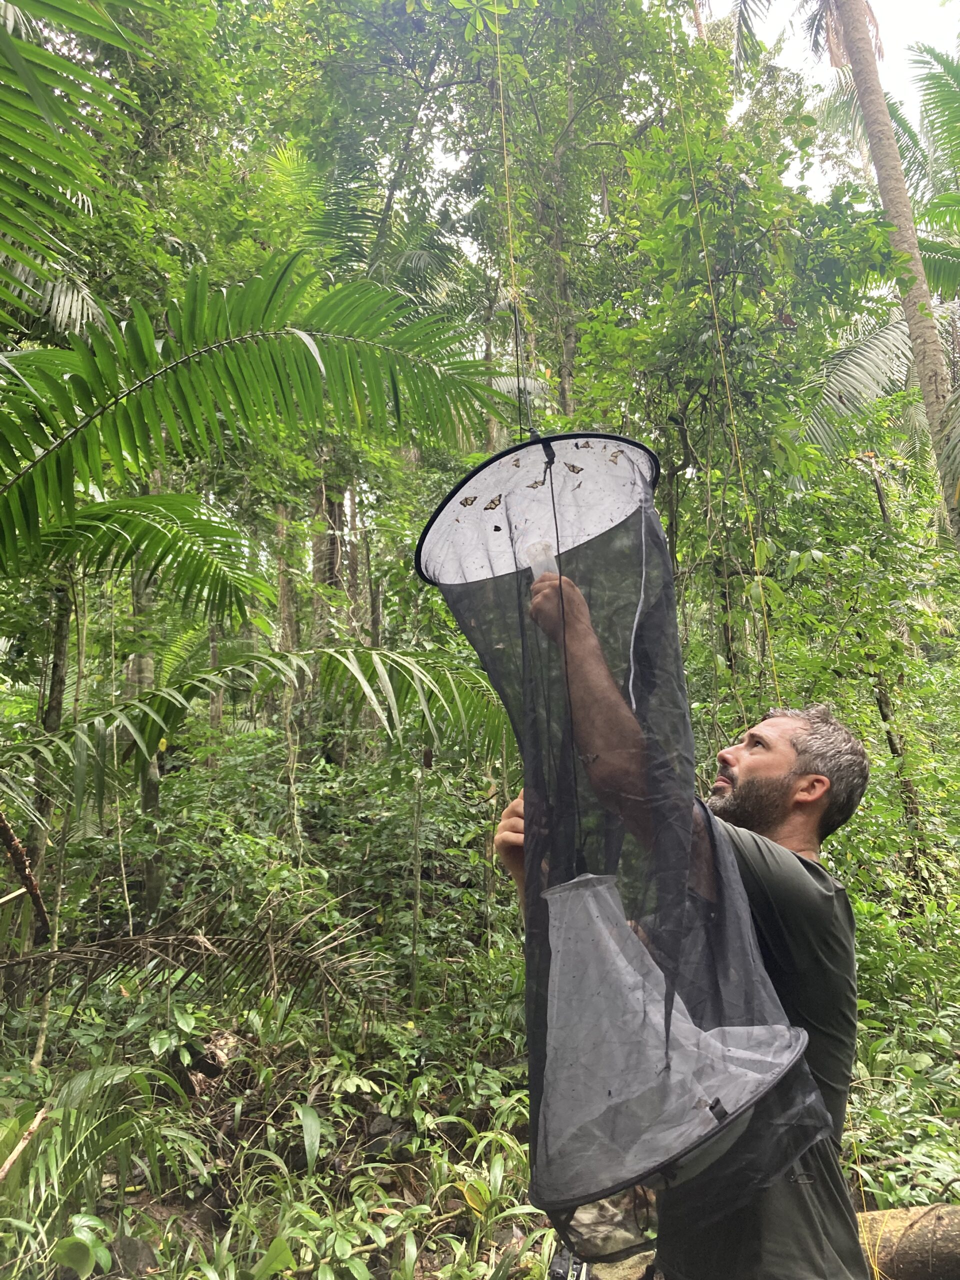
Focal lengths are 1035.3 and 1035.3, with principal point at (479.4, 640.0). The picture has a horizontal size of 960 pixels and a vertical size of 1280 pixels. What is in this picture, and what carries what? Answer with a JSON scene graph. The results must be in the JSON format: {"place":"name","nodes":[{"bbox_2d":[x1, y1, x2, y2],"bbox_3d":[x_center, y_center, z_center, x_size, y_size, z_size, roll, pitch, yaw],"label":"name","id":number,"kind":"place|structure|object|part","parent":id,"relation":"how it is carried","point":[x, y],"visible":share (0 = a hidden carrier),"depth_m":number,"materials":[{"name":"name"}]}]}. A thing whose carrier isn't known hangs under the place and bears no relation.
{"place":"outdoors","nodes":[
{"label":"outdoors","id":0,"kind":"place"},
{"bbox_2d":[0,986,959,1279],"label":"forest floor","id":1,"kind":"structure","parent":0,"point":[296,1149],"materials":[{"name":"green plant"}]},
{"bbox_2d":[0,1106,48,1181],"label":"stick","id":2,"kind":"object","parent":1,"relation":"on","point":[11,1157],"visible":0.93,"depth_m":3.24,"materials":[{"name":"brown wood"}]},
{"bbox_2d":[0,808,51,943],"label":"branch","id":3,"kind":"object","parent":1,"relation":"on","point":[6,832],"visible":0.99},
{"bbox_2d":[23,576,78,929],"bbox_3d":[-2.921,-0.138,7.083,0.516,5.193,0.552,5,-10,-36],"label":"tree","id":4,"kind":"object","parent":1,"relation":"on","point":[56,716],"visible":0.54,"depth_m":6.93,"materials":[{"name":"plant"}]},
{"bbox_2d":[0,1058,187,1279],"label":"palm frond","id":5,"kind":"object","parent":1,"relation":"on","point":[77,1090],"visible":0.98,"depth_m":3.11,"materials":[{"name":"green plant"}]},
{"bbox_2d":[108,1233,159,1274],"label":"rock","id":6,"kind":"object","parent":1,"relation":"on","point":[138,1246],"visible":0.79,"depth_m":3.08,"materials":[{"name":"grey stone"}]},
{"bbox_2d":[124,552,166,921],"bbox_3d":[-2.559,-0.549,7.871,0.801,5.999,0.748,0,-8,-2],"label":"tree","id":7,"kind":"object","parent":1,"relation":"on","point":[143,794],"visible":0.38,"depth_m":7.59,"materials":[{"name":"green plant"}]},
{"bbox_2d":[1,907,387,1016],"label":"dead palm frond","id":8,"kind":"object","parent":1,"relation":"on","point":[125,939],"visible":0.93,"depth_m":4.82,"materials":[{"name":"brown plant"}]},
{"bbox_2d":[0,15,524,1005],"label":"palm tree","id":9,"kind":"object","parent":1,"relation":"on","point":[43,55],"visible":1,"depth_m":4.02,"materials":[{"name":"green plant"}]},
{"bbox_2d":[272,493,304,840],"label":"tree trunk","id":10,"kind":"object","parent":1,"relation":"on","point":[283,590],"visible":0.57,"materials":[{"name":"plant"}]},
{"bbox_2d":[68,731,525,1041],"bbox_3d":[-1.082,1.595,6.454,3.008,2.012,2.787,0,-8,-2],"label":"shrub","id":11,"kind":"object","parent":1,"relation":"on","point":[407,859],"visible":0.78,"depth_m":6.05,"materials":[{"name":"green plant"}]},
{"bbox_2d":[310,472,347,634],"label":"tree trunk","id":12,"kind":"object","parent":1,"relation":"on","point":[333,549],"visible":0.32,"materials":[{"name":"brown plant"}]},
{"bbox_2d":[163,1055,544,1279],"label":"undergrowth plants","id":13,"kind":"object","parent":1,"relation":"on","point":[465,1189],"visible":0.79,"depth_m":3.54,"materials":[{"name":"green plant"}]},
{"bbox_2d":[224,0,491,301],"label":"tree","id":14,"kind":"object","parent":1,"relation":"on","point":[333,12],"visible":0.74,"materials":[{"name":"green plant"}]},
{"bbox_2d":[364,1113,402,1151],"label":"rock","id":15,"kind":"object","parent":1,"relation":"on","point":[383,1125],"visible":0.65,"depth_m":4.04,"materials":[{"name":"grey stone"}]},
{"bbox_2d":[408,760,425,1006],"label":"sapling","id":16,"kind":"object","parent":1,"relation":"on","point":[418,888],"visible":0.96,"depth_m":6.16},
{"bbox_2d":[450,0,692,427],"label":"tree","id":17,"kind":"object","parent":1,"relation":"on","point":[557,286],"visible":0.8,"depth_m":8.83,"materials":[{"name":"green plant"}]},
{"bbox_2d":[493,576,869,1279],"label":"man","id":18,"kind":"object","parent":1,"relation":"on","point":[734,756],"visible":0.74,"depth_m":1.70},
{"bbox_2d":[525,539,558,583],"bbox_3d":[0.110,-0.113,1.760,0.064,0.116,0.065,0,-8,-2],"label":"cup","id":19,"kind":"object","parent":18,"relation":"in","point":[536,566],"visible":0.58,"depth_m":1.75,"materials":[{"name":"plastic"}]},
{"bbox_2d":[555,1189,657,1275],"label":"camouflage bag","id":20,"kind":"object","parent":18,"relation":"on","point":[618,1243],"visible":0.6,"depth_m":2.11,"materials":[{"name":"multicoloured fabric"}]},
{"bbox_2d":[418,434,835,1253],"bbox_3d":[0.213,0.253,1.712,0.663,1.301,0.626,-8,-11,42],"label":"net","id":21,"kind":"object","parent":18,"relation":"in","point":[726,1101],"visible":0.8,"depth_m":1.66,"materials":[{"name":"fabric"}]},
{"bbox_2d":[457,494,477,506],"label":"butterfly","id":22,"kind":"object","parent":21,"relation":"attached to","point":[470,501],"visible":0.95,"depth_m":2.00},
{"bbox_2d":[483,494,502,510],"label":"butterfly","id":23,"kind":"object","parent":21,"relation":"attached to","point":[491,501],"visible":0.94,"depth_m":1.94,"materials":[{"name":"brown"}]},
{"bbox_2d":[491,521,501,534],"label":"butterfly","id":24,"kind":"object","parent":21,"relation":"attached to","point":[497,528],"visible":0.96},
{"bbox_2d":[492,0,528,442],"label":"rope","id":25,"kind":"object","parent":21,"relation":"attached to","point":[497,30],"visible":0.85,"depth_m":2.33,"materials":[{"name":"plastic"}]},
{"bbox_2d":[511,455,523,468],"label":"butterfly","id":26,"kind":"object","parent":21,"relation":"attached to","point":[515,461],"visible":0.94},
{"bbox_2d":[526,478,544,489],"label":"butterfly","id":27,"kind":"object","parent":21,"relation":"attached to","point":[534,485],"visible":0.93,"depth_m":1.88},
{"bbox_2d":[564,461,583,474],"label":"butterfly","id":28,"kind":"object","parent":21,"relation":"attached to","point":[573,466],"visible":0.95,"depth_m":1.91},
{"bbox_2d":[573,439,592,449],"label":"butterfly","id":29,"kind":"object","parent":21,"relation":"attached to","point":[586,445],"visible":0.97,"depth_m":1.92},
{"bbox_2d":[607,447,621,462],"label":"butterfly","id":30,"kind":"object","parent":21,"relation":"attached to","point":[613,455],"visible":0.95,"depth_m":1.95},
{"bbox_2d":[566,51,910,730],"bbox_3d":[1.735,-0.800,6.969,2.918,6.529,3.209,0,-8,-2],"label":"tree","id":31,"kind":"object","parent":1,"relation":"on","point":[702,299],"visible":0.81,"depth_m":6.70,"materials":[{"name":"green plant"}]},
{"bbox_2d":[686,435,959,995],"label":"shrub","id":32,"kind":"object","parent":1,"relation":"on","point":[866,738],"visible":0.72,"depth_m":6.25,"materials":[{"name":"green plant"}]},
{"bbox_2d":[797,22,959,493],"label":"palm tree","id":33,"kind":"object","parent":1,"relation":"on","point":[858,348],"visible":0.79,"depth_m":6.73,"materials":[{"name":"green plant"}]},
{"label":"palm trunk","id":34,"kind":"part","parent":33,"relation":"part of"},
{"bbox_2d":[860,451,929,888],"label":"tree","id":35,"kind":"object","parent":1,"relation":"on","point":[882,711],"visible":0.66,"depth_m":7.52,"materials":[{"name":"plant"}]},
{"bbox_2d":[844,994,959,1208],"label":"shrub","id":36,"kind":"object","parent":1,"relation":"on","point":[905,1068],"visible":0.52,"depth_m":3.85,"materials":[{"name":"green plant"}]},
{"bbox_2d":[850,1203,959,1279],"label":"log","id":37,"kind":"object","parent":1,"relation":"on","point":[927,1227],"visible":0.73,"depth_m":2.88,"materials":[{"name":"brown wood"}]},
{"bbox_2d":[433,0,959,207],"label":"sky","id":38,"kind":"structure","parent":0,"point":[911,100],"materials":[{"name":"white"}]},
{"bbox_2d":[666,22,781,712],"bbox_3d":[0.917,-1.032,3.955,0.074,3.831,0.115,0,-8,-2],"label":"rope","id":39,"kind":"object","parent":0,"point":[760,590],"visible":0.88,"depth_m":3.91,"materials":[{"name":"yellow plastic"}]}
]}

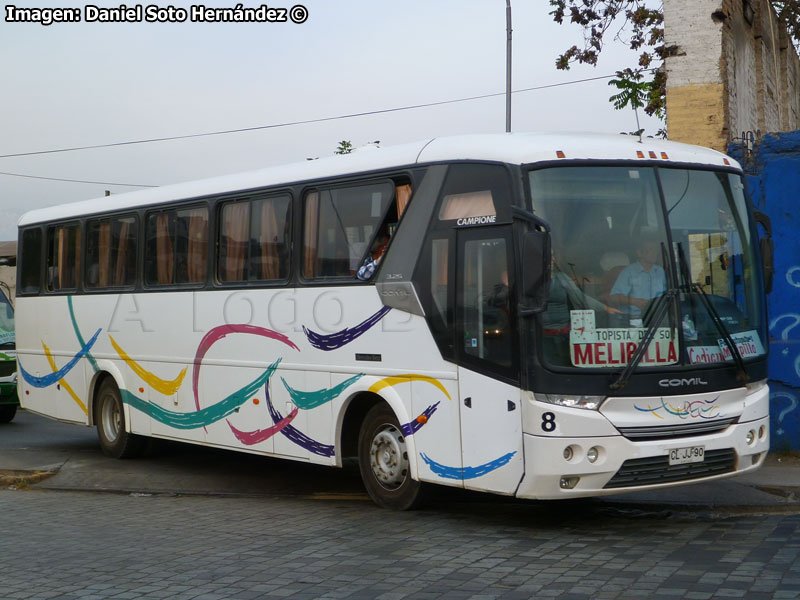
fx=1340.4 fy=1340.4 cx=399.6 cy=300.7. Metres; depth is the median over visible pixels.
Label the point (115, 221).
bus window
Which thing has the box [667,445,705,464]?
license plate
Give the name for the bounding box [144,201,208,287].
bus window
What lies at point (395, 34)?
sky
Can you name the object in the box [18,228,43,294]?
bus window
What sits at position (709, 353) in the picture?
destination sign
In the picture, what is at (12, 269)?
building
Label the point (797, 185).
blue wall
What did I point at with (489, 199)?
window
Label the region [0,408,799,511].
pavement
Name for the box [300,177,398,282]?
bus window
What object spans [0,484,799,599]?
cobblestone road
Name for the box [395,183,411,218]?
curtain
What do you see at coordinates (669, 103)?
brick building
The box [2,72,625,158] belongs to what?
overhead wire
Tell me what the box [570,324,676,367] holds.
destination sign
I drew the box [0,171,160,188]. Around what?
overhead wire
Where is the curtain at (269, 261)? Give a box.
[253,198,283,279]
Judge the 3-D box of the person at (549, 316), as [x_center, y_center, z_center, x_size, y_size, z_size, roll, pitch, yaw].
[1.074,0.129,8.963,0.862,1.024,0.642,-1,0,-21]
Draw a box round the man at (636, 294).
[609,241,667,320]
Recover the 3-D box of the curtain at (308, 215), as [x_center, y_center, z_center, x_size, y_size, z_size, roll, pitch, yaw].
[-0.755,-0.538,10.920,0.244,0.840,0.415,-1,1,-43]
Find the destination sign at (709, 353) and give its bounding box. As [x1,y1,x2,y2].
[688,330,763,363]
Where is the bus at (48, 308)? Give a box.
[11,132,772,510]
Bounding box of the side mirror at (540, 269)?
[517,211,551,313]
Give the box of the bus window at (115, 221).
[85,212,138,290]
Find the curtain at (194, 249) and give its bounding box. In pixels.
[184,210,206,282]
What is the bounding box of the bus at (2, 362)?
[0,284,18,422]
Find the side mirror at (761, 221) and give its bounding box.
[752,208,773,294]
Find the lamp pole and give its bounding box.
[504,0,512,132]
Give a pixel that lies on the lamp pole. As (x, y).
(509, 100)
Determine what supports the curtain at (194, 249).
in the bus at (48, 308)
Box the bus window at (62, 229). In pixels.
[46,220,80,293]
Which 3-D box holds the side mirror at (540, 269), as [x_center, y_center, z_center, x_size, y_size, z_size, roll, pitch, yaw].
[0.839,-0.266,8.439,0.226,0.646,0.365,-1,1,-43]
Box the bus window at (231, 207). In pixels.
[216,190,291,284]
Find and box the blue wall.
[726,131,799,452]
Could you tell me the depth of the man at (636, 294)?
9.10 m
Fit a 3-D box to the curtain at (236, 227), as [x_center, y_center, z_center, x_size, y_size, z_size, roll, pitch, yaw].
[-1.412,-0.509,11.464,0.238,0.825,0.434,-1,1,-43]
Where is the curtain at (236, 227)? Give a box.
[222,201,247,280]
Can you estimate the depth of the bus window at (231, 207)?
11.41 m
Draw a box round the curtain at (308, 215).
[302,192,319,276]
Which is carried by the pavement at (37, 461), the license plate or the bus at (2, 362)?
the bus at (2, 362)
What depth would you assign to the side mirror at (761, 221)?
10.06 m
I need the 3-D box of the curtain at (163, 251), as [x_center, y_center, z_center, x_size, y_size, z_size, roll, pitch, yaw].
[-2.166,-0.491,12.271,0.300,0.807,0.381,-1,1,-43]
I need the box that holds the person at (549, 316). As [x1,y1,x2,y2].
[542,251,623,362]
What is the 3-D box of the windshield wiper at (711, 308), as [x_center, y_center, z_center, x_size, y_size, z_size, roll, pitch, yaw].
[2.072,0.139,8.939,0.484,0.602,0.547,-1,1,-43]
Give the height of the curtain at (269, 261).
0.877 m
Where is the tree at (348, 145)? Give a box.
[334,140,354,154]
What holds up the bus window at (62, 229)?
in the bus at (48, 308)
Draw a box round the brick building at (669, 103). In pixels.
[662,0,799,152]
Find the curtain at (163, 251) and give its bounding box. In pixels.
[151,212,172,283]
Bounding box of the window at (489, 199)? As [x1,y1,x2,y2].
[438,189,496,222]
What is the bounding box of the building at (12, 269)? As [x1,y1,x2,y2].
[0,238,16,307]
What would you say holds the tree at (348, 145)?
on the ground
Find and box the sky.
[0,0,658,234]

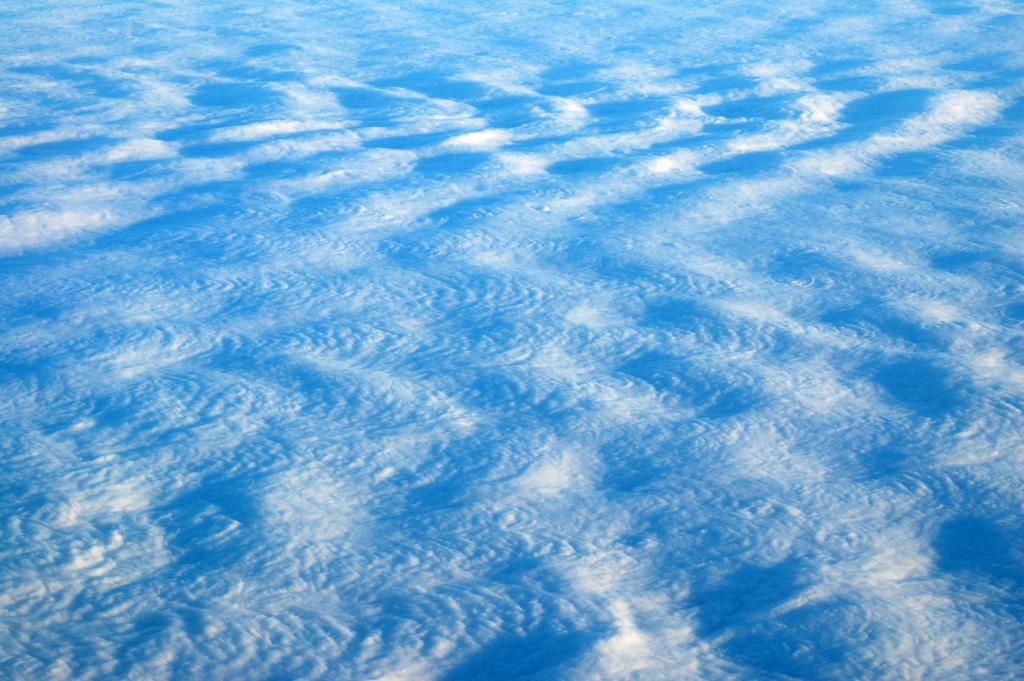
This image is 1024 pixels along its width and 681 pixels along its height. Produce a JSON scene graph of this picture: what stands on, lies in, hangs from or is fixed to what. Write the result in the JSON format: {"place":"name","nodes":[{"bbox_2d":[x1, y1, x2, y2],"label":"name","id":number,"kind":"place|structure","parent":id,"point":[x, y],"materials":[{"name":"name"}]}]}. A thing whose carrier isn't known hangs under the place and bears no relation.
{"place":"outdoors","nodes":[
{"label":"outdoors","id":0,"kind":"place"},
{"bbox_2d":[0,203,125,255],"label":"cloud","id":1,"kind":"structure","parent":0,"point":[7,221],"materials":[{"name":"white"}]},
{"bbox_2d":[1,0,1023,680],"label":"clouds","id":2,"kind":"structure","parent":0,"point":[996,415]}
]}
------------------------
*Activity:* Give again, word for word, each line from the one holding "Where is the tree at (348, 145)? Give a box." through the end of the entries, and leave out any picture.

*Exercise solution:*
Where is the tree at (348, 145)? Give a box.
[334,140,354,154]
What holds up the bus window at (62, 229)?
in the bus at (48, 308)
Draw a box round the brick building at (669, 103). In pixels.
[662,0,799,152]
Find the curtain at (163, 251) and give its bounding box. In pixels.
[151,212,172,283]
Bounding box of the window at (489, 199)? As [x1,y1,x2,y2].
[438,189,496,222]
What is the bounding box of the building at (12, 269)? As [x1,y1,x2,y2].
[0,238,16,307]
What would you say holds the tree at (348, 145)?
on the ground
Find and box the sky.
[0,0,658,234]

This image is 1024 pixels along its width and 681 pixels along its height. Produce a JSON scene graph of this picture: what stands on, lies in, hangs from or is fixed to what. Write the result in the JSON format: {"place":"name","nodes":[{"bbox_2d":[x1, y1, x2, y2],"label":"name","id":number,"kind":"place|structure","parent":id,"point":[x, y],"materials":[{"name":"name"}]}]}. A thing whose carrier isn't known hangs under the place and bears no relation.
{"place":"outdoors","nodes":[
{"label":"outdoors","id":0,"kind":"place"},
{"bbox_2d":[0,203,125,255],"label":"cloud","id":1,"kind":"structure","parent":0,"point":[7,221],"materials":[{"name":"white"}]},
{"bbox_2d":[1,0,1023,680],"label":"clouds","id":2,"kind":"structure","parent":0,"point":[996,415]}
]}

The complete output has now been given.